“Going to the places that scare you cannot happen without a
compassionate inquiry into the workings of the ego. You must examine how you run away.” Pema
Chodron.
In her book The Places
That Scare You Pema Chodron touches the heart of facing our insecurities by
identifying our patterns of avoidance. She
describes Bodhichita as the healing power that leads to a path of understanding
and acceptance. Bodhichitta means “completely
open heart.” It’s where we arrive when
we take down all of the walls and erase all of the strategies that keep us from
facing our fears. It’s a place of total
exposure and vulnerability that allows us to fully feel the pain that links us
to every other living being.
When we first step into this state of exposure it feels
terrifying and uncomfortable. We want to
run back to all of the things that protected us from feeling these intense
emotions. Our strategies of avoidance
come knocking at the door telling us that we were safer back behind the closed
doors of indifference. We crave whatever
it was that numbed our senses and allowed us to remain detached. We associate an open heart with pain and
vulnerability and prefer to be in control of what we are feeling.
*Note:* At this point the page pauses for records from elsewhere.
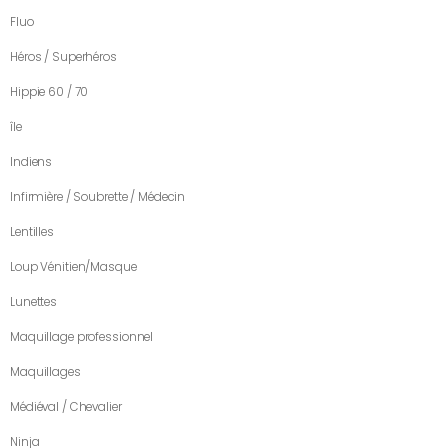
Fluo
Héros / Superhéros
Hippie 60 / 70
île
Indiens
Infirmière / Soubrette / Médecin
Lentilles
Loup Vénitien/Masque
Lunettes
Maquillage professionnel
Maquillages
Médiéval / Chevalier
Ninja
But, if we stay long enough, the fear dissipates and leaves
us in a state of open hearted bliss. With
the help of self-compassion we start to see our vulnerable moments as an
opportunity to deepen our self-awareness.
We use the intense feelings of love, sadness, loss, inadequacy,
gratitude, and loneliness as tools to heal our wounded hearts. Underneath all of the resentment, hatred,
anger, and denial that we develop after heart break is the tender truth of sadness
that softens us and develops our compassion for all other beings who have felt
that same raw pain.
All of our strategies of avoidance simply prevent us from
using vulnerability as a source of awakening.
Pain is indifferent to the walls that we build. It will find us no matter how far down the
path of avoidance we travel. The only
way to weaken its piercing sting is to look bellow ego’s reaction and find the
underlying truth of sadness that humbles us to the human condition. The first noble truth is that there is
suffering. No one can avoid it. The only thing that we can do is understand
it, accept it and see it as the string that ties us to all other beings.